Anoushka: How was your journey in life, being from a non-Bollywood background to becoming a Bollywood star?
Amrita: About my journey, I have always believed that I am a destiny’s baby, with no godfathers, sugar daddies, and influence in the film industry. These days, there are so many avenues through which you can get recognition. You can rise by being an internet sensation or an Instagrammer. During those days, one either had to be a Miss India, a star kid or had to rise through ad films. So, that time was such that I used to walk into auditions and bag the ad films. After some of my ad films became hits, Tips Films came with a bouquet and a cake saying, “We will make you a star.” It was a very big deal for me because I was still studying. I have actually lived my college life in the campuses of Main Hoon Na and Ishq Vishq. I couldn’t continue my studies because I was barely in school when I started modelling. It’s a big responsibility to manage your education along with your career and work life.
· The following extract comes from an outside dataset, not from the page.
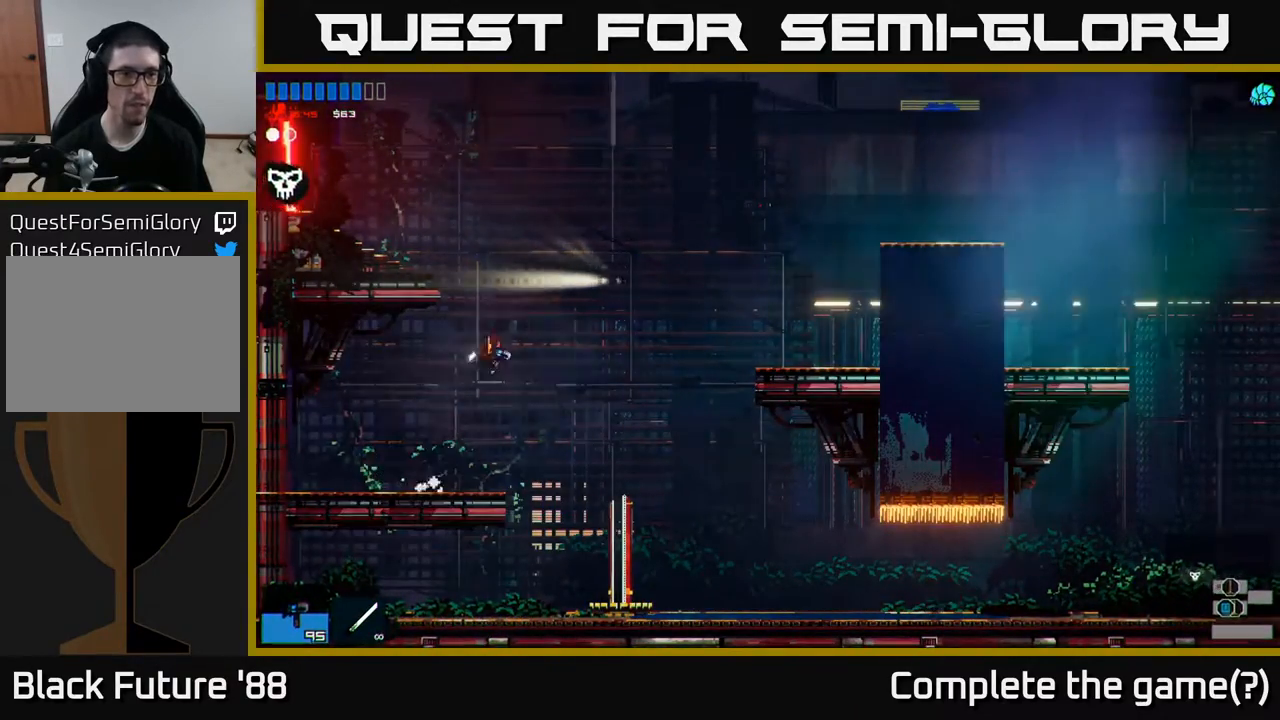
{"buttons": [], "left_stick": "left", "right_stick": "center", "events": [[50, "A", "up"], [50, "left_stick", "up"], [117, "R1", "down"], [233, "R1", "up"], [233, "left_stick", "left"]]}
Anoushka: Were your parents supportive in this entire journey?
Amrita: I think my father was very supportive because he comes from an advertising background. He has had his own advertising agency for the longest time. This was print media advertising, not the films. I didn’t get any influence. I had to walk into auditions and perform. He did not have the slightest clue, and was so surprised with the first campaign that I signed. The agency signed me from Chennai. When Tips came with a proposal, he supported it tremendously because he saw the corporate set up with a contract in place. My association with Tips was for three to four years.
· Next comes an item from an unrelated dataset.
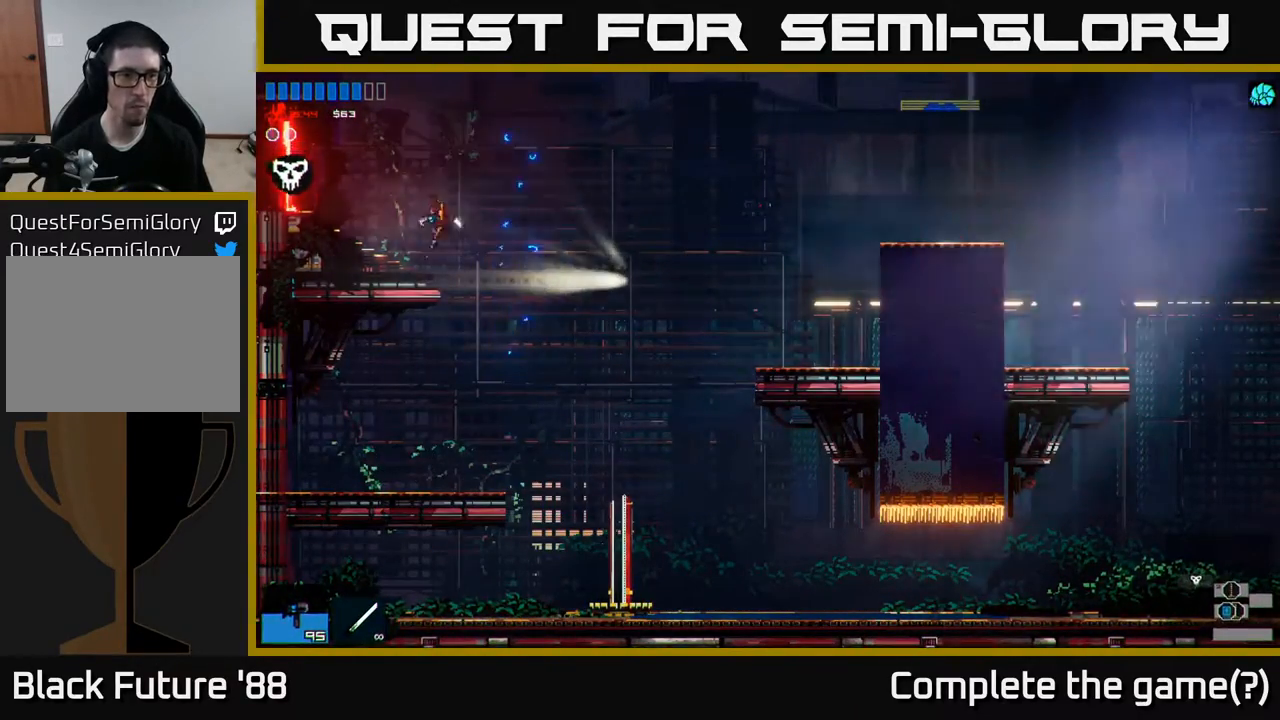
{"buttons": [], "left_stick": "left", "right_stick": "center", "events": []}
Anoushka: You do not come from a Bollywood background, and we also know the nepotism debate which recently shook the entire industry. So, what is your take on nepotism?
Amrita: I think that if two people are comfortable in working with each other, if I have found comfort in you and share a natural rapport and don’t feel like a nobody or outsider, that is great! If we have grown up together, attended the same birthday parties around the same friends and families, I can understand that as a different comfort zone altogether. If we want to work with each other, that’s not really nepotism. However, if a third person comes at random and favours the other person more than you, pushes him or her to the awards and magazine covers at random, now that is nepotism. That is how I look at it. However, we live in times where unfortunately even to get your kid admitted in that reputed school, you see people picking up their phones. It has engulfed the society in an unavoidable and unfair manner. I think, in today’s world, talent is something that is recognised, and people don’t really care what background you come from, or whether you are a star or a superstar. I think good acting ultimately survives.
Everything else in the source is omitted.